### [REQUIRED ACTION]
Only lines that contain the word "begin" belong in the answer; copy them from the records below.

==== RECORDED INFORMATION ====

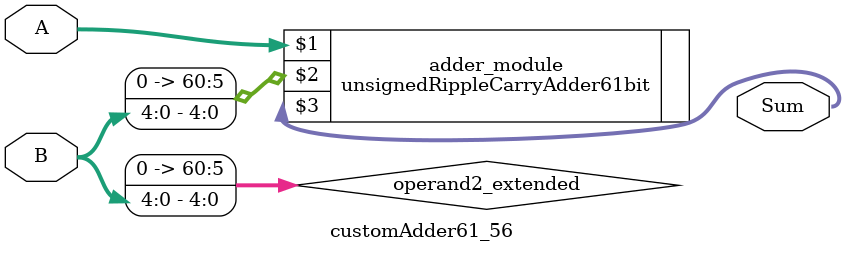
<source format=v>
module customAdder61_56(
                        input [60 : 0] A,
                        input [4 : 0] B,
                        
                        output [61 : 0] Sum
                );

        wire [60 : 0] operand2_extended;
        
        assign operand2_extended =  {56'b0, B};
        
        unsignedRippleCarryAdder61bit adder_module(
            A,
            operand2_extended,
            Sum
        );
        
        endmodule
        
</source>
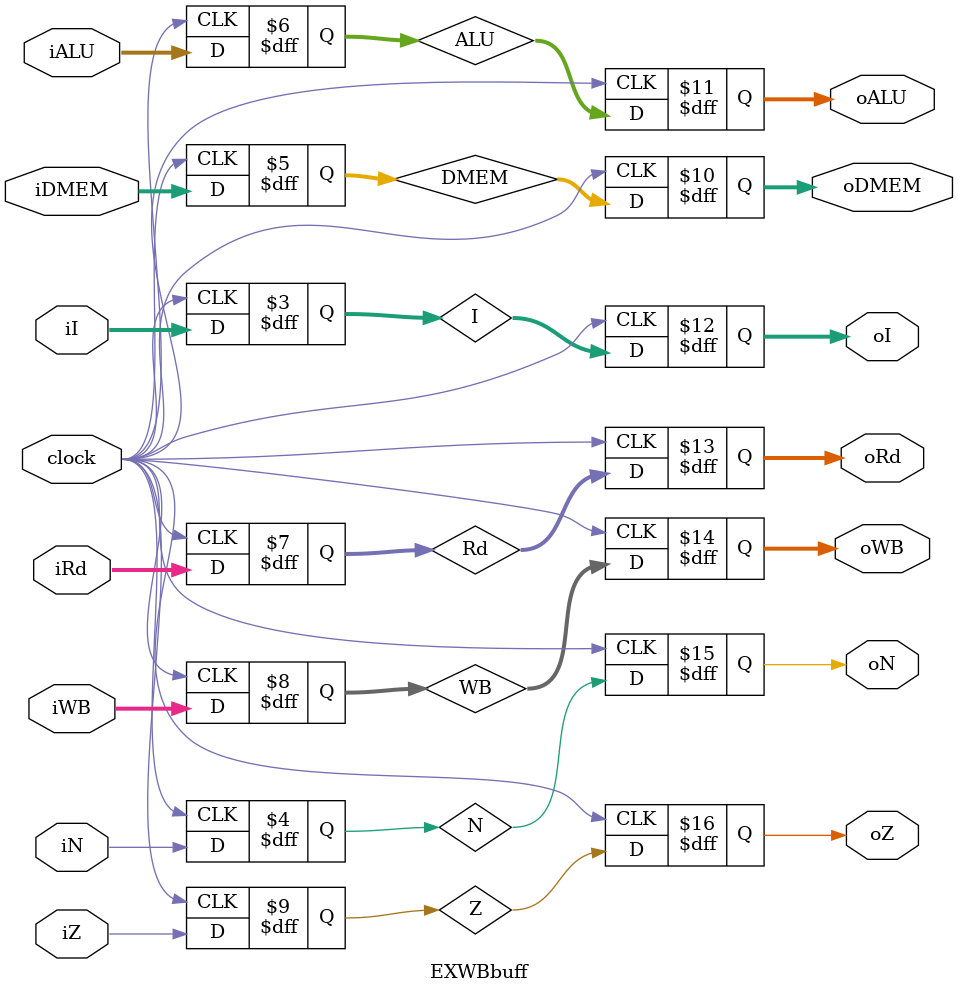
<source format=v>
module EXWBbuff(clock, iDMEM, iALU, iRd, iI, iWB, iN, iZ, 
oDMEM, oALU, oRd, oI, oWB, oN, oZ);
input clock;
input [31:0]iDMEM, iALU, iI;
input [5:0]iRd;
input [6:0]iWB;
input iN, iZ;

reg [31:0]DMEM, ALU, I;
reg [5:0]Rd;
reg [6:0]WB;
reg N, Z;

output reg [31:0]oDMEM, oALU, oI;
output reg [5:0]oRd;
output reg [6:0]oWB;
output reg oN, oZ;

always @(posedge clock) begin
	oDMEM <= DMEM;
	oALU <= ALU;
	oI <= I;
	oRd <= Rd;
	oWB <= WB;
	oN <= N;
	oZ <= Z;

	DMEM <= iDMEM;
	ALU <= iALU;
	I <= iI;
	Rd <= iRd;
	WB <= iWB;
	N <= iN;
	Z <= iZ;
end
initial begin
    oDMEM = 0;
	oALU = 0;
	oI = 0;
	oRd = 0;
	oWB = 0;
	oN = 0;
	oZ = 0;
end
endmodule

</source>
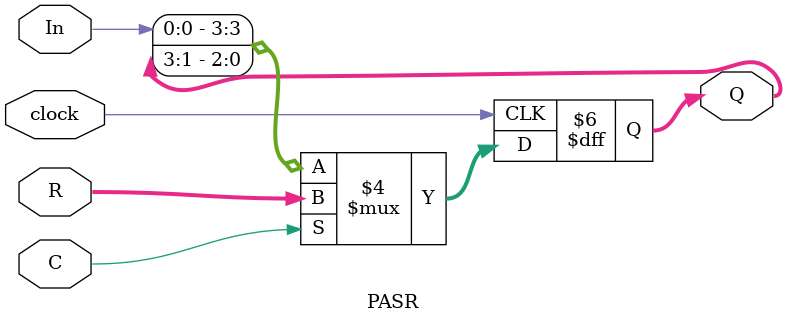
<source format=v>
`timescale 1ns / 1ps


module PASR(In, R, C, clock, Q);

    input In, clock, C;     // C is controlling shift(0) or load(1)
    input [3:0] R;
    output reg[3:0] Q;
    
    always@(posedge clock)
    
    begin
    
        if (C == 1)         // load
            begin
                Q <= R;
            end
            
        else
            begin
                Q = {In, Q[3:1]};
            end
        
    end

endmodule

</source>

====

### [TASK OUTPUT]
always @(posedge clock) begin
initial begin
    begin
            begin
            begin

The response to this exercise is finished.